> The tasks
• 1. Answer each question about the Liverpool article, one a line:
(a) Why did Liverpool sit out last weekend?
(b) How many points clear of Arsenal are Liverpool, and how many matches remain for them?
(c) Whom did David Moyes replace at Everton, and in what month?
• 2. From the Liverpool article, return without alteration the part that opens with the words containing "The international break" and closes with "matches to play.".

Slot can forget Chiesa by unleashing Liverpool's "flying" £120k-p/w star

Football’s back for those of a Liverpool persuasion, and it’s a big one at that.

Having sat out last weekend due to an early exit from the FA Cup, Arne Slot’s Liverpool return to action in the Premier League as they host resurgent Everton.

The international break is typically a gruelling thing, stunting progress and halting anticipation as teams fight for their respective goals. Liverpool, however, may have found the sojourn to have been a blessing, falling in the Champions League before losing the Carabao Cup final against Newcastle United.

Liverpool manager Arne Slot

Ah well, there’s always next season – for those honours, anyway. Liverpool are still hunting down the Premier League title, 12 points clear of second-place Arsenal with nine matches to play.

Everton have been reborn under David Moyes’ wing, the Scotsman replacing Sean Dyche in January and crafting a nine-match unbeaten run after losing his league opener to Aston Villa at Goodison Park.

> Recorded information
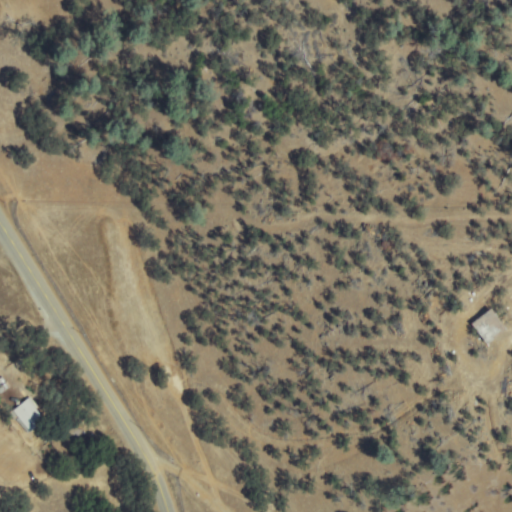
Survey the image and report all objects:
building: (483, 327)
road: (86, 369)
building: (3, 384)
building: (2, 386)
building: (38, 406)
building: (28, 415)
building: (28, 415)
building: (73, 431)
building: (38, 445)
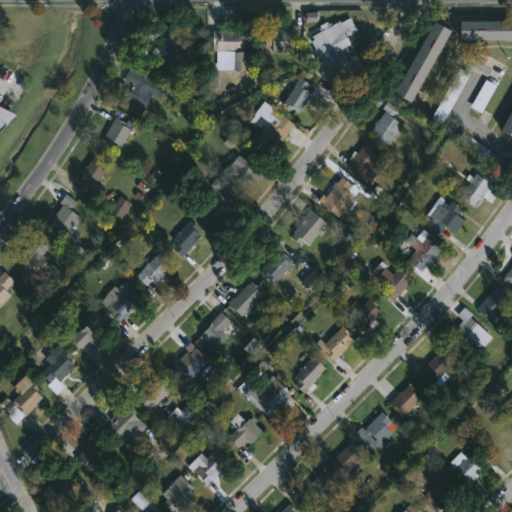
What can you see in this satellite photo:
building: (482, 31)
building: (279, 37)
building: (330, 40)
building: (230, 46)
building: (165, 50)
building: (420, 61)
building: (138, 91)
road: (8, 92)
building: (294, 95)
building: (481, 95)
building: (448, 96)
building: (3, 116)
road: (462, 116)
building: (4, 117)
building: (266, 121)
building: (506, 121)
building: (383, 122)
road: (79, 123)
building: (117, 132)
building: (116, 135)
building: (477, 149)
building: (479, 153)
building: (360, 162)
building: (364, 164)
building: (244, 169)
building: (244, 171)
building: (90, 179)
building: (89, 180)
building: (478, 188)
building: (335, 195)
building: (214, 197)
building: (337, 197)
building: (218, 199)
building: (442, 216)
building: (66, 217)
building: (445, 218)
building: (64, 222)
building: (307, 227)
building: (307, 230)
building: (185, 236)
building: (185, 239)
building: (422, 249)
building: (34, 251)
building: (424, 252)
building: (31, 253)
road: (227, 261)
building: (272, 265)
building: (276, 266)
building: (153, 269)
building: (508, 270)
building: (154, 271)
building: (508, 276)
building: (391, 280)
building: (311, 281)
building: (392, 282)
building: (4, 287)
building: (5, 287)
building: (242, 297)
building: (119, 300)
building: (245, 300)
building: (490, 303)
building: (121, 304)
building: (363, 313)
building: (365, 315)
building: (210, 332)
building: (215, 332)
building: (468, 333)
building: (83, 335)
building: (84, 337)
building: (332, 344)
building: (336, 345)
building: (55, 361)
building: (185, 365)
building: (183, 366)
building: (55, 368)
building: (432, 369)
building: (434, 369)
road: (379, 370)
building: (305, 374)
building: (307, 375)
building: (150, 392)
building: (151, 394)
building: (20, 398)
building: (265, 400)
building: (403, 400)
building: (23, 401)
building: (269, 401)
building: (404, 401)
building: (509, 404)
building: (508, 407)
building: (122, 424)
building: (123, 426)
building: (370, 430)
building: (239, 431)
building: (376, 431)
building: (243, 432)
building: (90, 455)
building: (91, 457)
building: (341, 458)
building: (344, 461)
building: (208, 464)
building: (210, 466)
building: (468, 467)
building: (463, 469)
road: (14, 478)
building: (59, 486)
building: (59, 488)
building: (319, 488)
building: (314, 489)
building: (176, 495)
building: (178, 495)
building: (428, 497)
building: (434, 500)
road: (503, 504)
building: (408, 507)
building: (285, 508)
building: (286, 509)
--
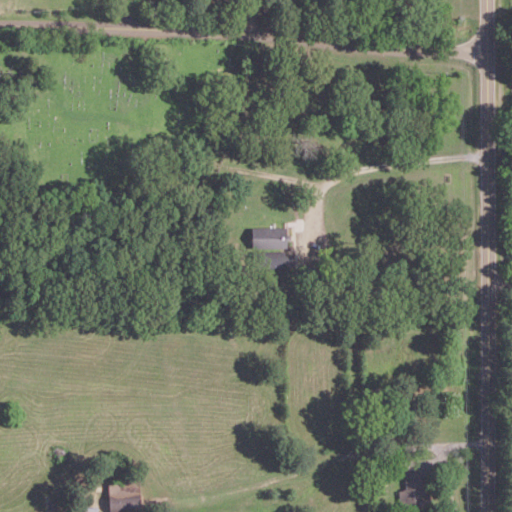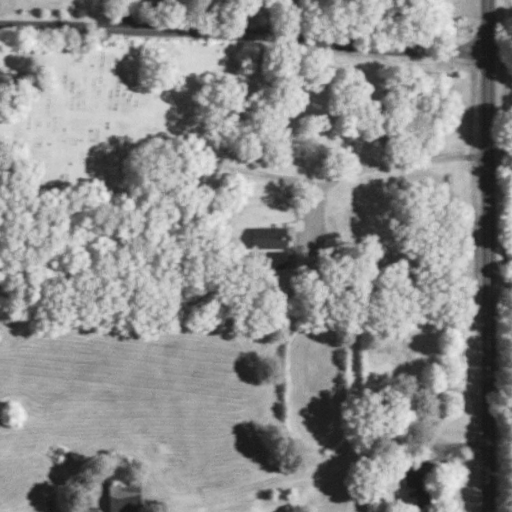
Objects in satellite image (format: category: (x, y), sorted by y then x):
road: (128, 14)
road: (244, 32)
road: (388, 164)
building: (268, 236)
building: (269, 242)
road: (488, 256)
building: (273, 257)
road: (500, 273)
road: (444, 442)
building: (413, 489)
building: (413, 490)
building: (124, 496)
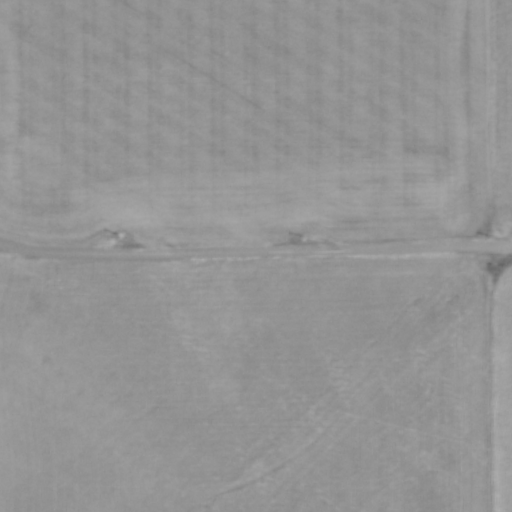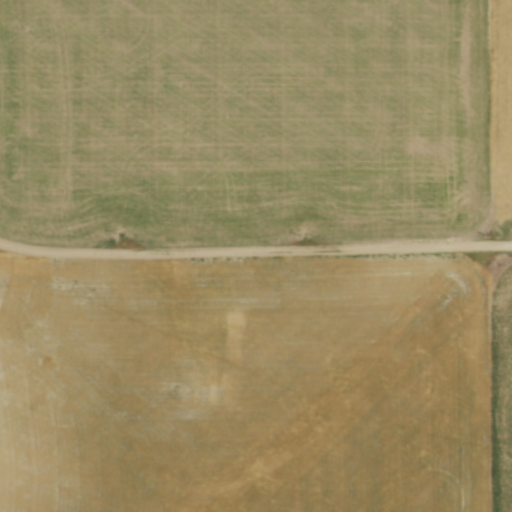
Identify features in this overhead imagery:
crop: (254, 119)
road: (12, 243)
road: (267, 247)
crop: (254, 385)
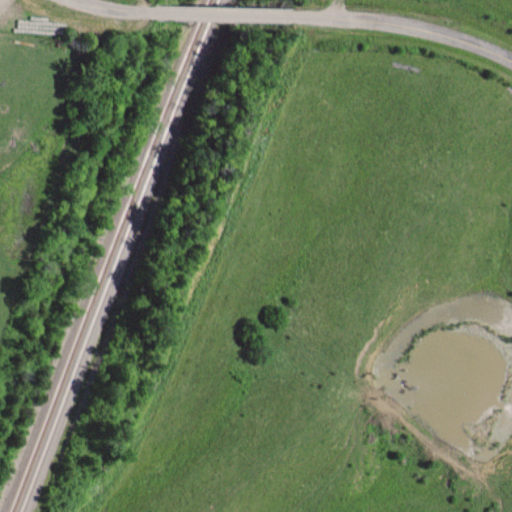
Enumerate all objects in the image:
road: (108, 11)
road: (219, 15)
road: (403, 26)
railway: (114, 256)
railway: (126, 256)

> Answers to the tasks
• 1.
(a) Liverpool made an early exit from the FA Cup.
(b) Liverpool are 12 points clear, with nine matches to play.
(c) He replaced Sean Dyche, in January.

• 2.
The international break is typically a gruelling thing, stunting progress and halting anticipation as teams fight for their respective goals. Liverpool, however, may have found the sojourn to have been a blessing, falling in the Champions League before losing the Carabao Cup final against Newcastle United.

Liverpool manager Arne Slot

Ah well, there’s always next season – for those honours, anyway. Liverpool are still hunting down the Premier League title, 12 points clear of second-place Arsenal with nine matches to play.